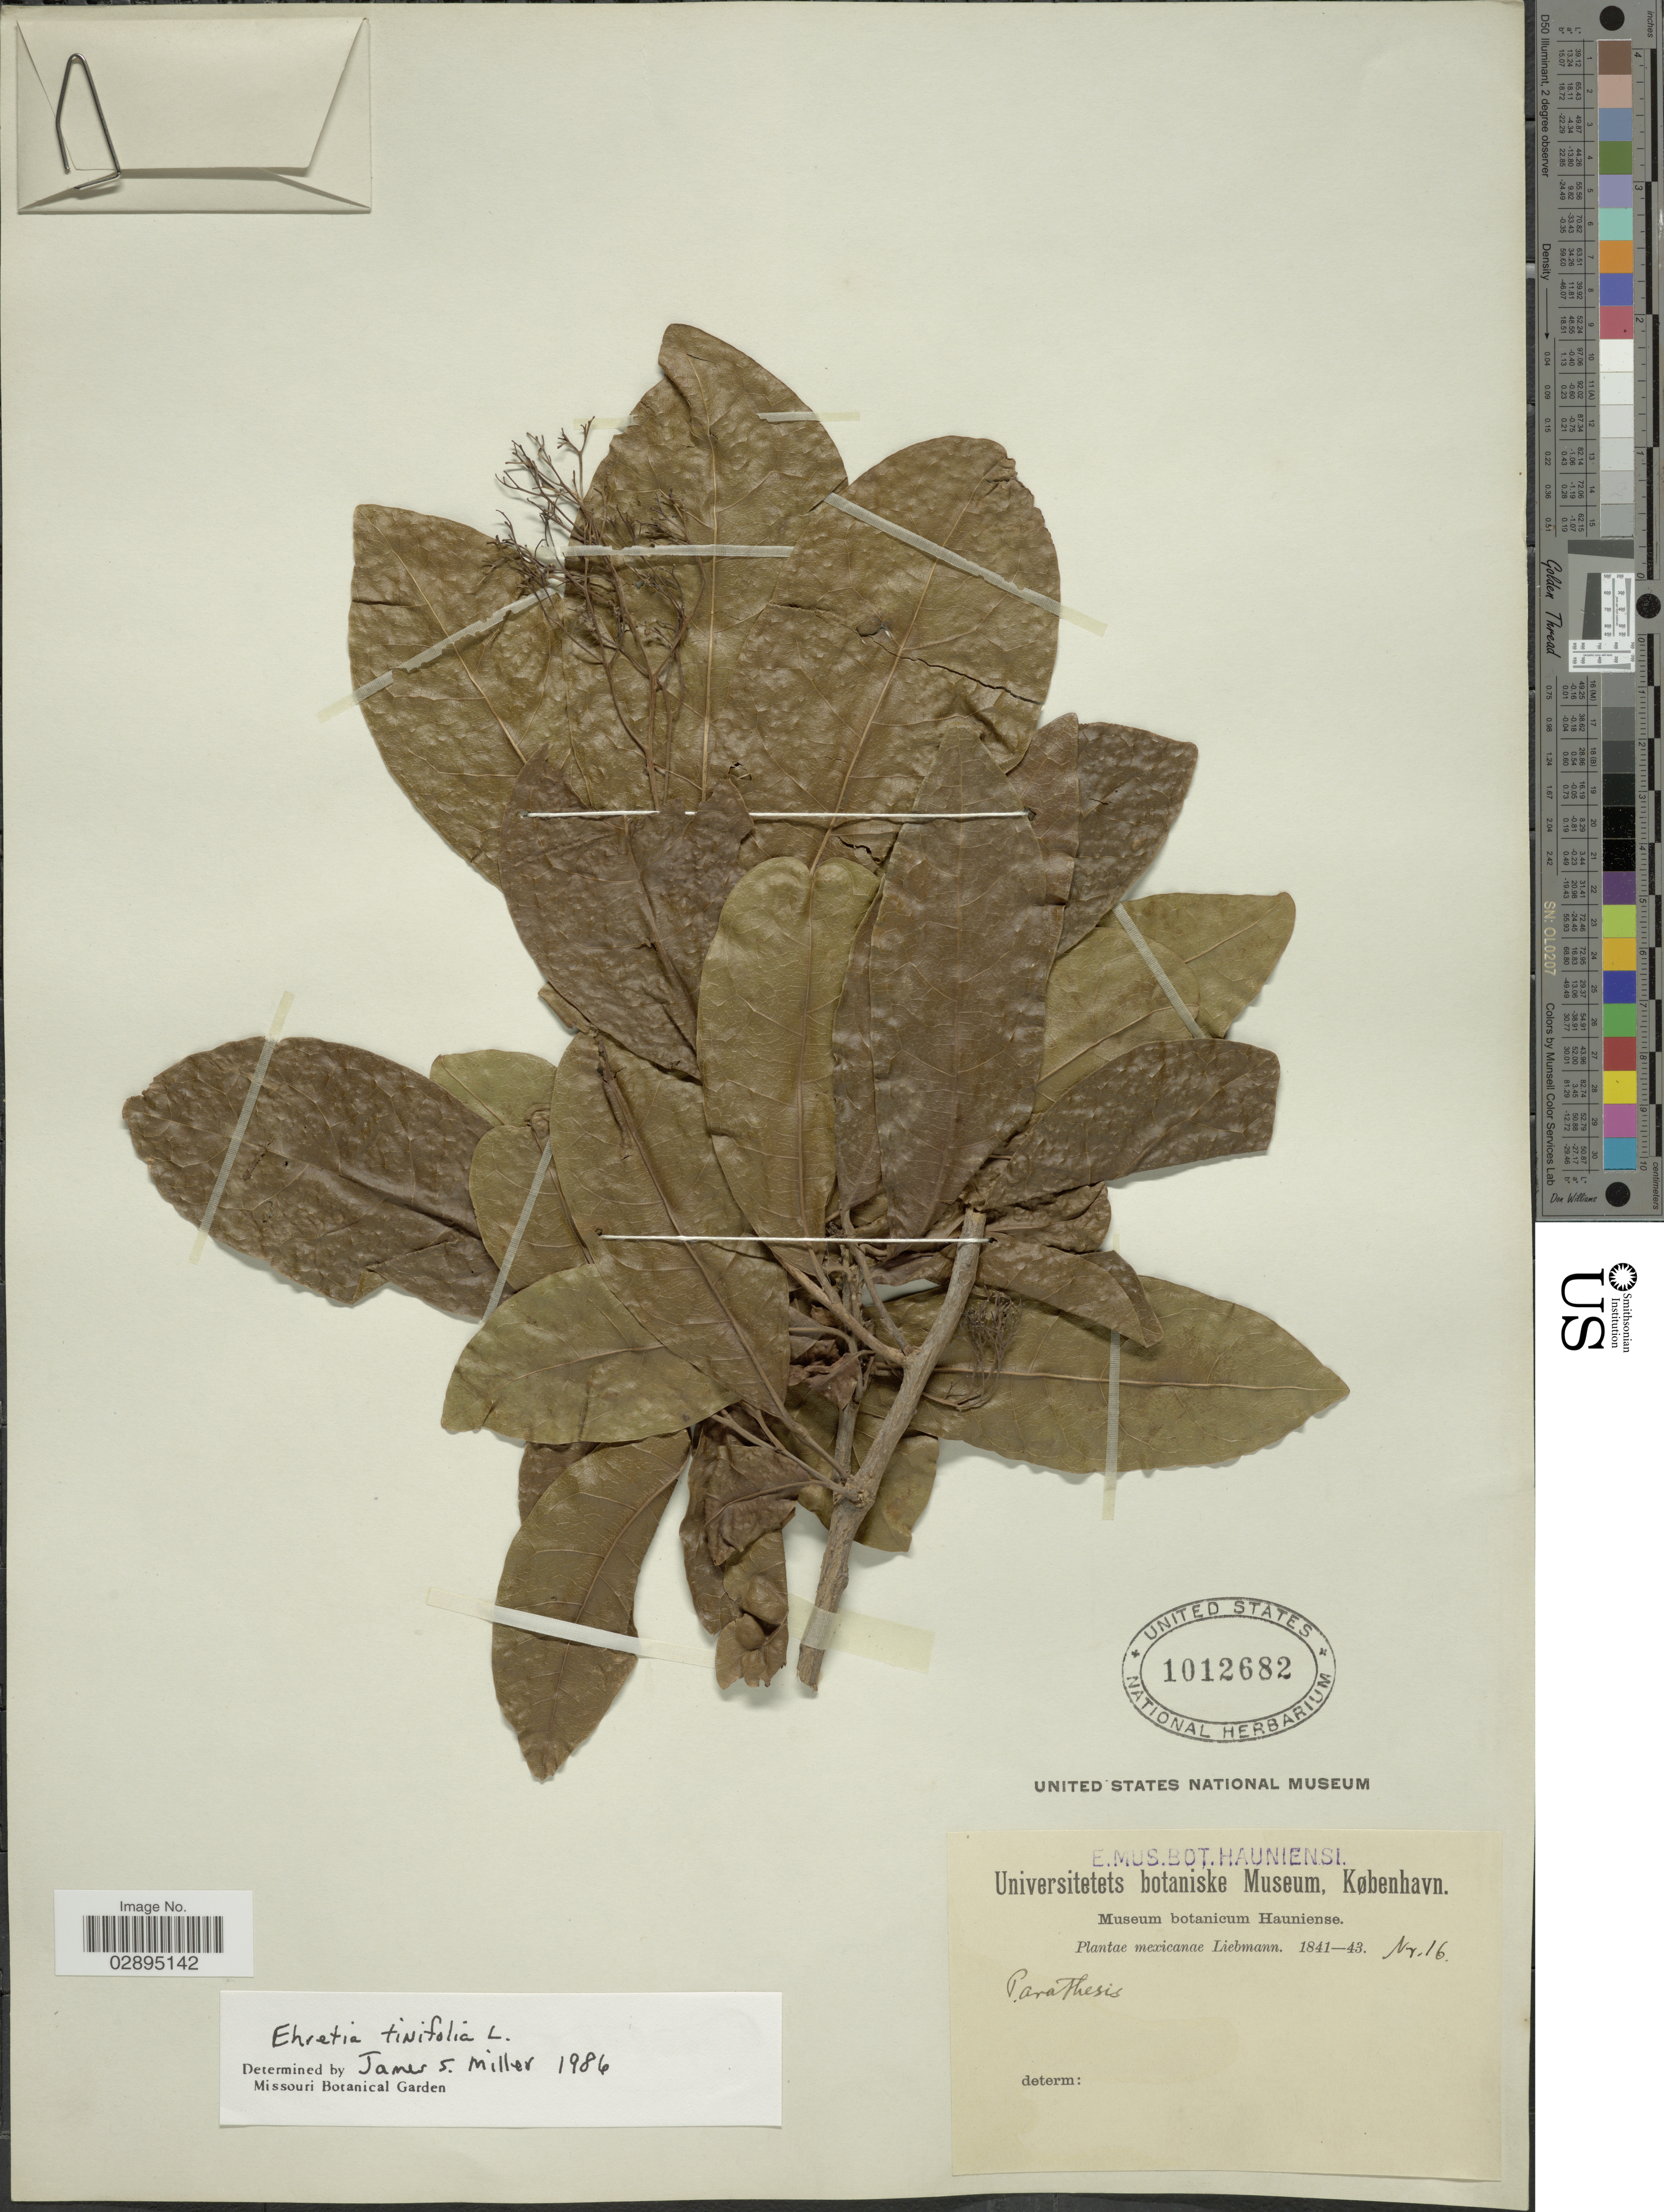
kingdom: Plantae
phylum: Tracheophyta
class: Magnoliopsida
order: Boraginales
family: Ehretiaceae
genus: Ehretia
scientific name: Ehretia tinifolia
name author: L.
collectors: Liebmann, --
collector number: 16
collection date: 1841/1843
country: Mexico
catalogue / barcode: US 1012682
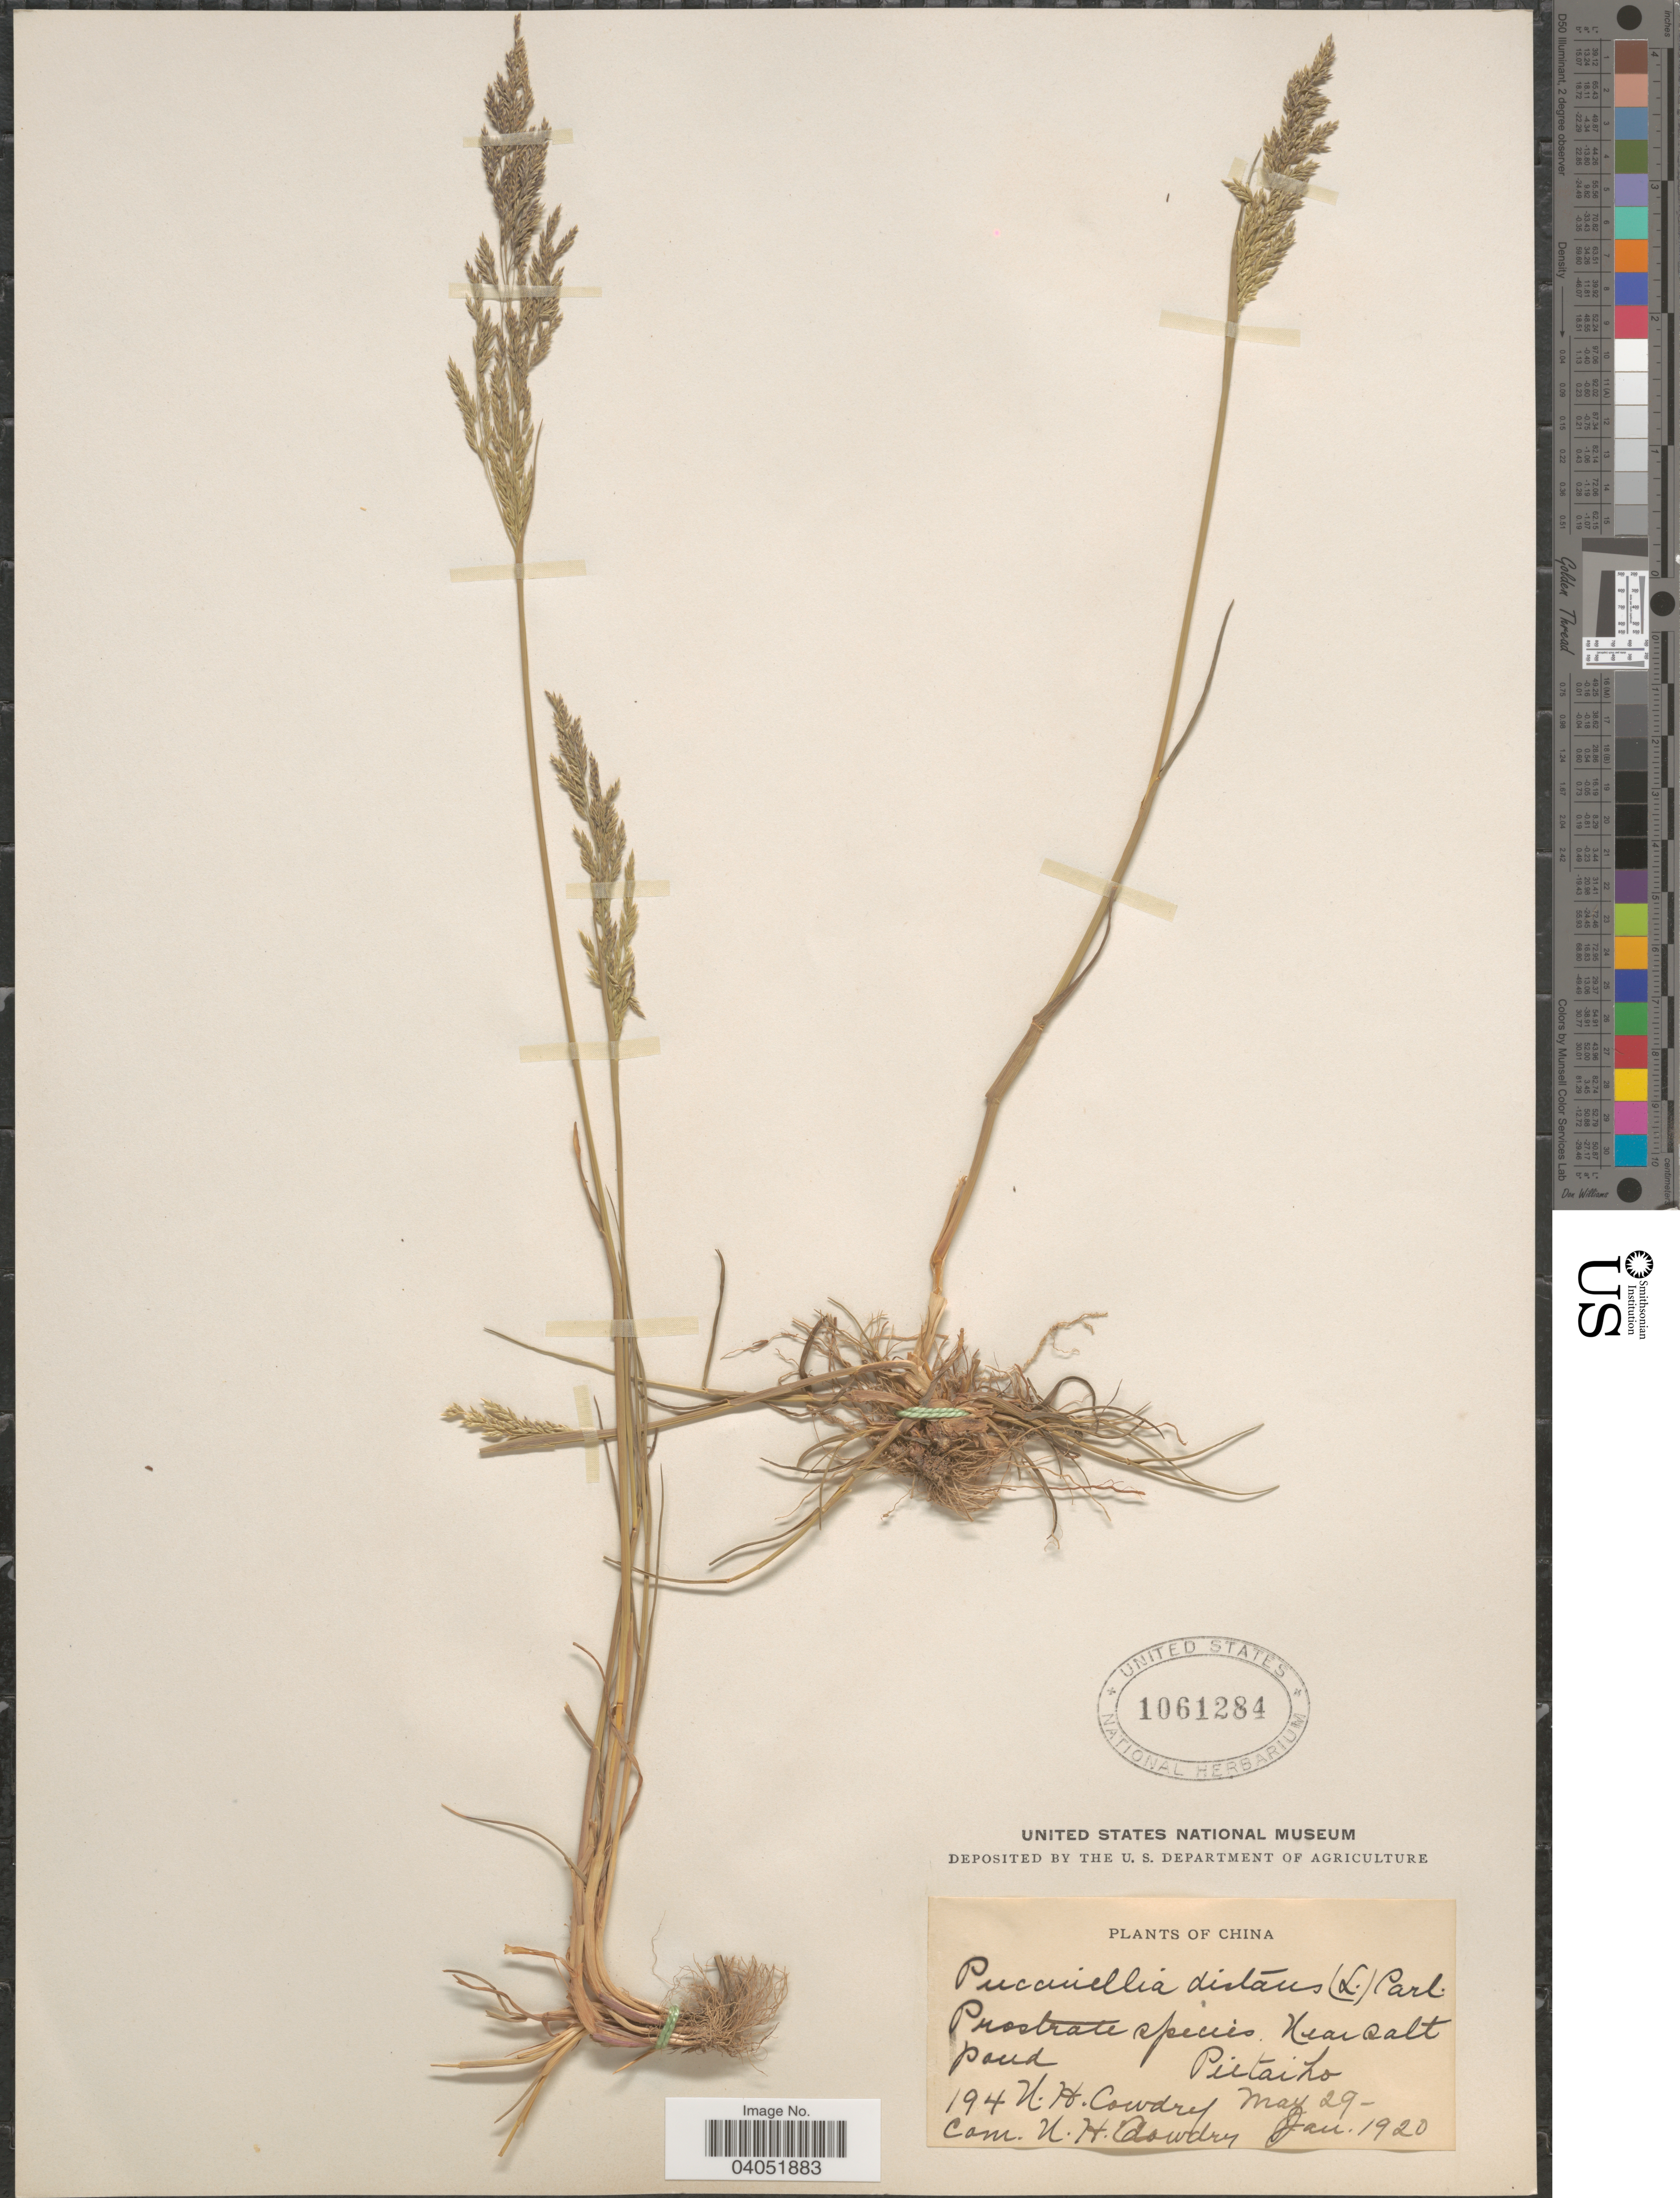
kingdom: Plantae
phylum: Tracheophyta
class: Liliopsida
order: Poales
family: Poaceae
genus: Puccinellia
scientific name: Puccinellia distans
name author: (Jacq.) Parl.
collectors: N. H. Cowdry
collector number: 194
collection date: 1920-05-29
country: China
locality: Pietaiho.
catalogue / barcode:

### Exercise instructions
Can you give the records again from the line with "family: Ehretiaceae" up to and including the final line of the records, swapping "collector number" for "collector no." and keeping everything else the same? Leave the pictures out of your answer.

### Task output
family: Ehretiaceae
genus: Ehretia
scientific name: Ehretia tinifolia
name author: L.
collectors: Liebmann, --
collector no.: 16
collection date: 1841/1843
country: Mexico
catalogue / barcode: US 1012682
kingdom: Plantae
phylum: Tracheophyta
class: Liliopsida
order: Poales
family: Poaceae
genus: Puccinellia
scientific name: Puccinellia distans
name author: (Jacq.) Parl.
collectors: N. H. Cowdry
collector no.: 194
collection date: 1920-05-29
country: China
locality: Pietaiho.
catalogue / barcode:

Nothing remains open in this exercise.